What Happens if It Spreads

Without treatment, the bacteria can spread beyond the skin to other parts of the body over weeks to months. The joints are a common target, with Lyme arthritis causing severe swelling and pain, particularly in the knees. Neurological symptoms can also develop, including facial palsy (weakness or drooping on one or both sides of the face), numbness and tingling in the hands or feet, and inflammation around the brain and spinal cord that causes headaches and neck stiffness.

In about 1 out of every 100 reported cases, the bacteria reach the heart, a condition called Lyme carditis. This disrupts the electrical signals that coordinate your heartbeat, creating what’s known as heart block. Symptoms include light-headedness, fainting, shortness of breath, palpitations, and chest pain. Lyme carditis is uncommon but serious, and people with this complication typically also have fever, body aches, and sometimes the characteristic rash.

How Lyme Disease Is Diagnosed

Doctors can often diagnose early Lyme disease based on the expanding rash alone, especially if you live in or recently visited an area where Lyme is common. When blood testing is needed, the standard approach uses two tiers: an initial screening test that looks for antibodies your immune system produces against the bacteria, followed by a more specific confirmation test if the first one is positive or borderline.

Timing matters with blood tests. Your body needs time to build antibodies, so tests taken within the first two weeks of infection may come back negative even if you’re infected. If that happens and Lyme disease is still suspected, retesting with a new blood sample 7 to 14 days later is recommended. This is one reason the rash is so diagnostically valuable: it often appears before blood tests can detect the infection.

Treatment and Recovery

Early Lyme disease is treated with a course of oral antibiotics lasting 10 to 14 days. When the disease has spread to the joints, nervous system, or heart, treatment may be longer or require intravenous antibiotics depending on severity. Most people recover fully with appropriate treatment, and shorter courses are generally preferred to reduce side effects.
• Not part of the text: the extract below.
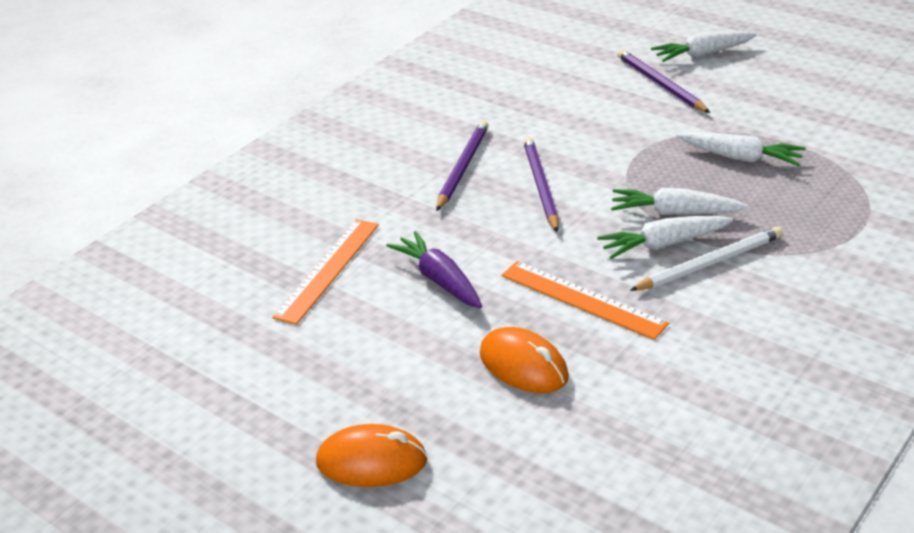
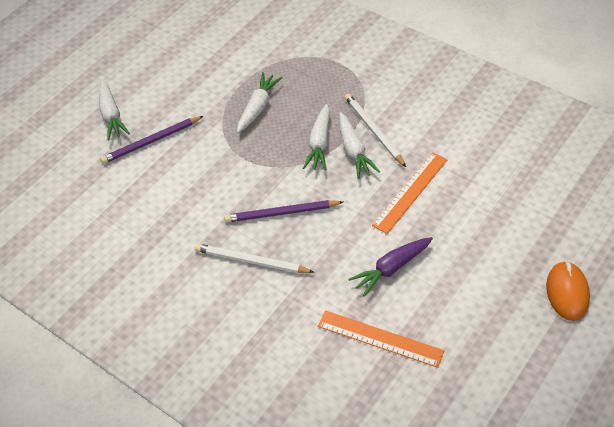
camera: 90 degrees left, 15 degrees up
purple pencil [436,121,489,211] -> white pencil [195,244,314,273]
orange mouse [480,327,569,393] -> none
Some people, however, continue to experience fatigue, body aches, or difficulty thinking after completing treatment. This is called Post-Treatment Lyme Disease Syndrome, and its cause remains unknown. Similar lingering symptoms have been reported after other types of infections as well. Careful studies conducted over the past two decades in the U.S. and Europe have generally found that extended courses of antibiotics are no better than placebo for resolving these prolonged symptoms. The CDC specifically discourages the term “chronic Lyme disease” because it implies an ongoing bacterial infection when the actual cause of persistent symptoms hasn’t been identified.

Prevention After a Tick Bite

If you find a tick on your body, remove it as soon as possible with fine-tipped tweezers by grasping it close to the skin and pulling straight up. The sooner you remove it, the lower your risk. A flat, unfed tick is unlikely to have transmitted the bacteria. An engorged tick, one that’s visibly swollen with blood, carries a higher risk.

In areas where Lyme disease is common, a single preventive dose of an antibiotic can be given after a tick bite. This works best within 72 hours of tick removal, since the Lyme disease incubation period is at least three days. Not everyone who gets bitten needs this preventive treatment. It’s most relevant when the bite happened in a region where Lyme is prevalent and the tick appears to have been attached long enough to feed.

Reducing Your Risk

The most effective prevention starts with avoiding tick bites in the first place. When spending time in wooded or grassy areas, wearing long pants tucked into socks and using insect repellent on exposed skin creates a meaningful barrier. Treating clothing and gear with permethrin adds another layer of protection. After coming indoors, doing a full-body tick check is one of the simplest and most effective steps you can take. Pay close attention to hidden areas: the scalp, behind the ears, under the arms, around the waist, and behind the knees. Showering within two hours of being outdoors helps wash off unattached ticks and gives you an opportunity to spot ones that have latched on.